In Jamf 10.32 they say they "fixed"(have not tested myself) it so you can issue API commands to do "restart" updates on M1's

bwoods
Valued Contributor

@CYL  I would suggest creating a user interaction policy with a Files and Processes payload. However, If you absolutely need a custom script then then you can use this

efil4xiN
Contributor II

Take  a look at Graham Pugh's erase-install. ( forget the name).  erase-install used wiht the right options can do os upgrades, os updates, and erase-install for return to stock. Datamind has a pre-packaged fork Datamind erase install .

I got tired of the  getting the DMG,cache the DMG etc, so this works for us

CYL
New Contributor II

Hey Guys thank you all for your reply. We have develop a new way to do it. It can successfully download the new OS, but it won't install. it require not only a normal reboot. We are using the "Software Update's" interaction policy in Jamf. Following is the screenshot for the policy 28's selections.

 Screen Shot 2021-09-14 at 1.39.57 PM.pngScreen Shot 2021-09-14 at 1.40.50 PM.png so I'm wondering what will be the suitable command letting the system to install the OS just downloaded. Big thanks

 

 

 

#!/bin/zsh

Choice=$(/Library/Application\ Support/JAMF/bin/jamfHelper.app/Contents/MacOS/jamfHelper  -windowType utility -title "Updates" -heading "Mac OS X Updates" -description "Your Mac needs to check for and install the latest updates. Please select Update Now to update OS X (This will restart the computer). If you select Update Later you can update from the Self Service(If not done soon your mac will auto update)." -button1 "Update Now" -button2 "Update Later" -defaultButton 1 -cancelButton 2)

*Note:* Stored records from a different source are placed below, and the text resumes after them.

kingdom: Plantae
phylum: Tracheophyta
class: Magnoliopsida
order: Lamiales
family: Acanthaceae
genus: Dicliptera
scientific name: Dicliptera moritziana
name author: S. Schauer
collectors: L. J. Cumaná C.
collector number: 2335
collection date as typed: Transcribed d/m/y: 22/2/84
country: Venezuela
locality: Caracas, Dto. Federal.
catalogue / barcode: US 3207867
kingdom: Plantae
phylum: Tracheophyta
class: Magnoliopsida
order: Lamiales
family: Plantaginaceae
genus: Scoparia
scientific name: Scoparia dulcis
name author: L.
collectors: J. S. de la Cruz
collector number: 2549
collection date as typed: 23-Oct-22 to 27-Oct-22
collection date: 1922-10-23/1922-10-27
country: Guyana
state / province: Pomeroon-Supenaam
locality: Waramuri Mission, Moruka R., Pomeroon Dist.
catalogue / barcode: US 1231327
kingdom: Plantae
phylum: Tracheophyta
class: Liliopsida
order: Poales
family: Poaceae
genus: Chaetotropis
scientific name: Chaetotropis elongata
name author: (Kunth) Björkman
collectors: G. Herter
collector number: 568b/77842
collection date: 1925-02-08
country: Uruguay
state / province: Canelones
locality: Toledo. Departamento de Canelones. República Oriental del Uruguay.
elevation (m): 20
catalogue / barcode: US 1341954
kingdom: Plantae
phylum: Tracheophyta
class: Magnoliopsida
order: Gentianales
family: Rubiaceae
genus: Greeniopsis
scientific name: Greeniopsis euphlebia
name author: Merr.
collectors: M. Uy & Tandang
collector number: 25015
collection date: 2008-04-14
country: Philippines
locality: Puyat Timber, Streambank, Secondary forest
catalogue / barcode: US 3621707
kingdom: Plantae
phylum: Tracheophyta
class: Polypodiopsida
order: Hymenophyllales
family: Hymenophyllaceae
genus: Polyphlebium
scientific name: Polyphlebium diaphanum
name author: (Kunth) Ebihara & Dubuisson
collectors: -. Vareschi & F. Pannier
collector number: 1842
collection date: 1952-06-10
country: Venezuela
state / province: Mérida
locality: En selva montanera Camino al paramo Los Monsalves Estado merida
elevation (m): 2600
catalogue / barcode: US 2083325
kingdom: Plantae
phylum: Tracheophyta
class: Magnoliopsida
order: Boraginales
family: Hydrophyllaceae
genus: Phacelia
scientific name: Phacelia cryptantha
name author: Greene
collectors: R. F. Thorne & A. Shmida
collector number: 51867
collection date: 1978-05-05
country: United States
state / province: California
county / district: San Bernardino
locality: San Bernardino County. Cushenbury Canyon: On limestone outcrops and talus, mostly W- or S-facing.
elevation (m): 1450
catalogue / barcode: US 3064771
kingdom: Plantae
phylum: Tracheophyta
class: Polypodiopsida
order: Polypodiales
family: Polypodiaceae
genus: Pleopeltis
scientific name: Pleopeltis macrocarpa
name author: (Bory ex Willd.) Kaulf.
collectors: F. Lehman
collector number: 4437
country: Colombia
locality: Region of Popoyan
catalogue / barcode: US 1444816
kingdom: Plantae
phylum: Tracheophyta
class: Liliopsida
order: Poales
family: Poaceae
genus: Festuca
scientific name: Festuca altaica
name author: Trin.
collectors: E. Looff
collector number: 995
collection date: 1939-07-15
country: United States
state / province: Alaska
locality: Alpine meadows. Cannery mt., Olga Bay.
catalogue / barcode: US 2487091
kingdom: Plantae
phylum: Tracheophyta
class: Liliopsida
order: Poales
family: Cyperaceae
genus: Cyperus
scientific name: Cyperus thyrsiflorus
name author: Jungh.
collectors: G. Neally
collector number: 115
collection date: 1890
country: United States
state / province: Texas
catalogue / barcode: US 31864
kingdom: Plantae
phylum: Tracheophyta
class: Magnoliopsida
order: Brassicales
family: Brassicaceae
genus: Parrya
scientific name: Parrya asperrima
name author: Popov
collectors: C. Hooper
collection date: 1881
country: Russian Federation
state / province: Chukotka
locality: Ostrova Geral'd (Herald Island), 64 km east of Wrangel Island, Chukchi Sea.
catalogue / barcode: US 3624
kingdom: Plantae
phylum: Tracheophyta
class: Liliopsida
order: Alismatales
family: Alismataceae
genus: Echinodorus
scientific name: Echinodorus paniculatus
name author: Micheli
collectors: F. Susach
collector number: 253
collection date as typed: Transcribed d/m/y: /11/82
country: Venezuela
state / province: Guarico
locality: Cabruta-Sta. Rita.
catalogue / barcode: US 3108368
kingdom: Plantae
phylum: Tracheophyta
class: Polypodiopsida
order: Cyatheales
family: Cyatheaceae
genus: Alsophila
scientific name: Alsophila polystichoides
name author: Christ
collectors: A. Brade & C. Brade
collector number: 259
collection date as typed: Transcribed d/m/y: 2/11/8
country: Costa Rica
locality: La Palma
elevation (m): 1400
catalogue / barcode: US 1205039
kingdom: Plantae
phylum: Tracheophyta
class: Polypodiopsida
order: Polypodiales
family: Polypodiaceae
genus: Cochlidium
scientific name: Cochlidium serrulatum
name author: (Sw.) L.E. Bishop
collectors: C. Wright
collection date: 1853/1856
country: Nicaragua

if [[ "$Choice" == "0" ]]; then
  jamf policy -id 28 
fi

exit 0
#Written by CYL
#Updated by TJC

 

 

 

 

bwoods
Valued Contributor

@CYL  go to the Files and Processes payload and run "softwareupdate -aiR". It's more reliable than the software update payload.

bwoods
Valued Contributor

@CYLif this is an M1 device you will need a bootstrap token uploaded to the Jamf Pro server. Otherwise, forcing updates on an M1 devices is not possible.

CYL
New Contributor II

@bwoods Thank you for the advice. I might done it wrong, but it shows that failed due to "authentication failed". this circle back to the start. I put my script as a DMG and run it as a package, and I'm not sure which box should I check in the Maintenance section.

bwoods
Valued Contributor

@CYL made a mistake. You need to use the Files and Processes payload. Look for the section called "Execute Command". add "software update -aiR" to that section. 

Files and Processes.png

CYL
New Contributor II

@bwoods for this method I won't need any other scripts or sectioned configured I suppose?

bwoods
Valued Contributor

Correct, no packaging required. This payload will just run the softwareupdate command.

ooshnoo
Valued Contributor

@CYL Did you get this working?  If so, can you share your final policy details?